La pregunta baudrillardiana cobra actualmente toda su extensión e intensidad, más allá de la propia teoría de la simulación: ¿cuál es la relación que hoy experimentamos entre el signo, la imagen y la representación de un lado, y lo real, de otro?, ¿dónde se ha metido lo real?, ¿en qué espacio desconocido se mueve lo real a una velocidad de alejamiento de nosotros que aún no hemos sabido ni querido medir? Los códigos y los modelos lo ocupan todo, todo de hecho se ha vuelto código de control y modelo performativo, dentro de las coordenadas, en la sociedad liberal y democrática, de la universalidad de la ley.
Dentro de la problemática de Jean Baudrillard, la mercancía, el valor de cambio, la producción, la oferta y la demanda no son sólo categorías económicas, sino que pasan a convertirse en los modelos operativos de una dominación semiológica, es decir, de una dominación que alcanza su máximo nivel de abstracción y omnipresencia a través del control sobre los modos de significación social, política, cultural e ideológica. Porque ya no importan tanto los contenidos, como en el análisis clásico de las ideologías, cuanto el hecho decisivo de que el intercambio realiza su principio inmanente (la equivalencia generalizada) al convertir la totalidad de lo social en signo puro, con la abolición consecuente e integral de lo real.
En efecto, lo real sólo entra en el circuito del intercambio de lo equivalente cuando ha podido ser por completo reducido a signo, abstraído en la forma pura, desligada y autónoma del signo como relación arbitraria e inmotivada entre significado y significante (en la publicidad, cualquier significante puede hacer hablar a cualquier significado, y cualquier significado puede investirse de cualquier significante: ley de oro de la equivalencia del principio de la comunicación de masas como forma semiológica del valor de cambio).
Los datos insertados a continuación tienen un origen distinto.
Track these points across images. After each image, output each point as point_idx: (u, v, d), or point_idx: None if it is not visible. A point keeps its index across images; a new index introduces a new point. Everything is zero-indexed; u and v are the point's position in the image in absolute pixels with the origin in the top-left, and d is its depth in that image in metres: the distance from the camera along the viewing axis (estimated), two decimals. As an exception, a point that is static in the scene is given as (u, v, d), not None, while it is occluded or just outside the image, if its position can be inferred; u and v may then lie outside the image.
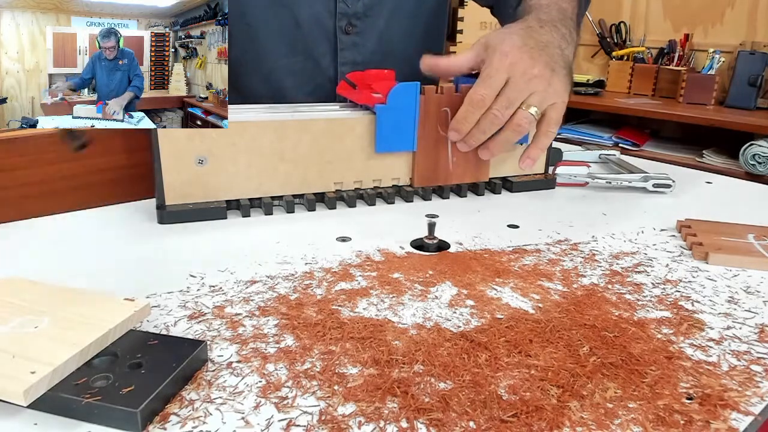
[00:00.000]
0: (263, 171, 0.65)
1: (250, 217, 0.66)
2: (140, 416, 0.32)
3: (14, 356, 0.34)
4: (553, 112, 0.67)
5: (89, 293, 0.41)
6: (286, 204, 0.67)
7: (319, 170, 0.68)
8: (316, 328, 0.43)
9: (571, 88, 0.69)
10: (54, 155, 0.66)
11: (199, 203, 0.64)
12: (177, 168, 0.62)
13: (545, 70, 0.65)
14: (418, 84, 0.68)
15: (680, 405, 0.36)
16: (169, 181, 0.62)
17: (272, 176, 0.66)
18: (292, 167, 0.67)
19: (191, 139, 0.62)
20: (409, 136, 0.70)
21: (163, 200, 0.62)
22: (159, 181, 0.62)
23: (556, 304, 0.47)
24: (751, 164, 1.83)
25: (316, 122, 0.66)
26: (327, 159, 0.68)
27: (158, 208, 0.63)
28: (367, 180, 0.71)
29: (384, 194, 0.72)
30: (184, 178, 0.62)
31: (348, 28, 0.85)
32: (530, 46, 0.65)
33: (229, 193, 0.65)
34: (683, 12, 2.28)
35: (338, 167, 0.69)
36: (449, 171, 0.73)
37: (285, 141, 0.65)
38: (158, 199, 0.63)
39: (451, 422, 0.33)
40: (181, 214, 0.63)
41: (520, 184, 0.78)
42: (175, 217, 0.63)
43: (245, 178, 0.65)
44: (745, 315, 0.47)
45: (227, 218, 0.65)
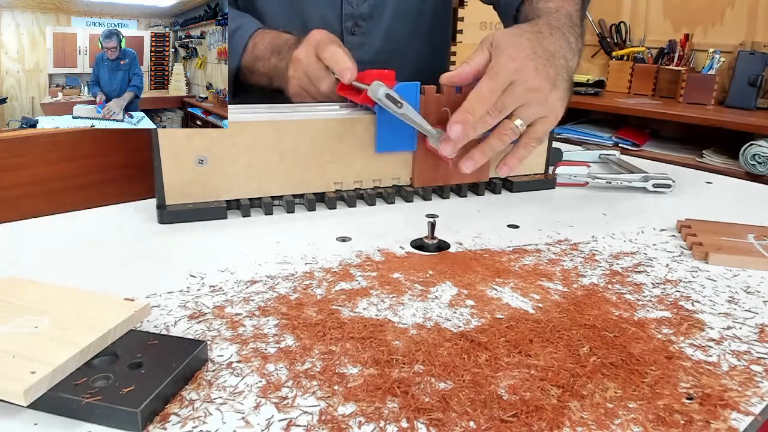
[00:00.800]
0: (263, 171, 0.65)
1: (251, 217, 0.66)
2: (140, 416, 0.32)
3: (14, 356, 0.34)
4: (540, 126, 0.66)
5: (89, 293, 0.41)
6: (286, 204, 0.67)
7: (319, 170, 0.68)
8: (316, 328, 0.43)
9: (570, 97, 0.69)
10: (54, 155, 0.66)
11: (199, 203, 0.64)
12: (177, 168, 0.62)
13: (546, 83, 0.64)
14: (418, 84, 0.67)
15: (680, 405, 0.36)
16: (170, 180, 0.62)
17: (272, 176, 0.66)
18: (292, 167, 0.66)
19: (191, 139, 0.62)
20: (409, 136, 0.70)
21: (164, 200, 0.62)
22: (159, 181, 0.62)
23: (556, 304, 0.47)
24: (751, 164, 1.83)
25: (316, 122, 0.66)
26: (327, 159, 0.68)
27: (158, 207, 0.63)
28: (367, 180, 0.71)
29: (384, 194, 0.71)
30: (185, 177, 0.62)
31: (354, 28, 0.86)
32: (538, 54, 0.65)
33: (229, 193, 0.65)
34: (683, 12, 2.28)
35: (338, 167, 0.69)
36: (449, 171, 0.73)
37: (285, 141, 0.65)
38: (158, 198, 0.63)
39: (451, 422, 0.33)
40: (181, 214, 0.63)
41: (520, 184, 0.78)
42: (175, 217, 0.62)
43: (245, 178, 0.65)
44: (745, 315, 0.47)
45: (227, 218, 0.65)
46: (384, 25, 0.88)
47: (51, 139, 0.65)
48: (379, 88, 0.63)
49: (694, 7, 2.24)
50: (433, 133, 0.67)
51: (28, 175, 0.64)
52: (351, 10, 0.85)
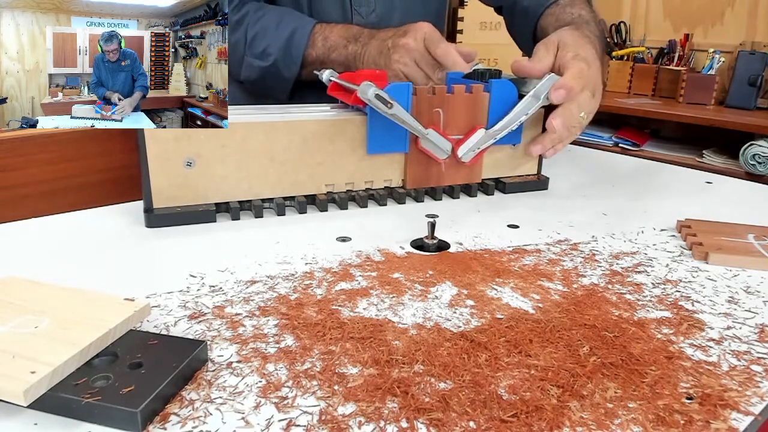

Los signos cuyos significantes y significados se encuentran histórica y culturalmente motivados (puede ser aquí el velo islámico, pero pueden ocupar su lugar múltiples signos que tienen en común justamente esta imposibilidad de existir y circular en la equivalencia y en la universalidad) deben ser por eso mismo desarraigados, de manera que el código de lo universal hable a través de las apariencias reducidas a lo mismo. Da igual, luego, qué ideología occidental coyuntural, hable a través de este inconsciente etnocéntrico: la tolerancia liberal, el feminismo, la igualdad jurídica, el respeto a la diferencia (variaciones estratégicas de un mismo discurso, el de lo Mismo).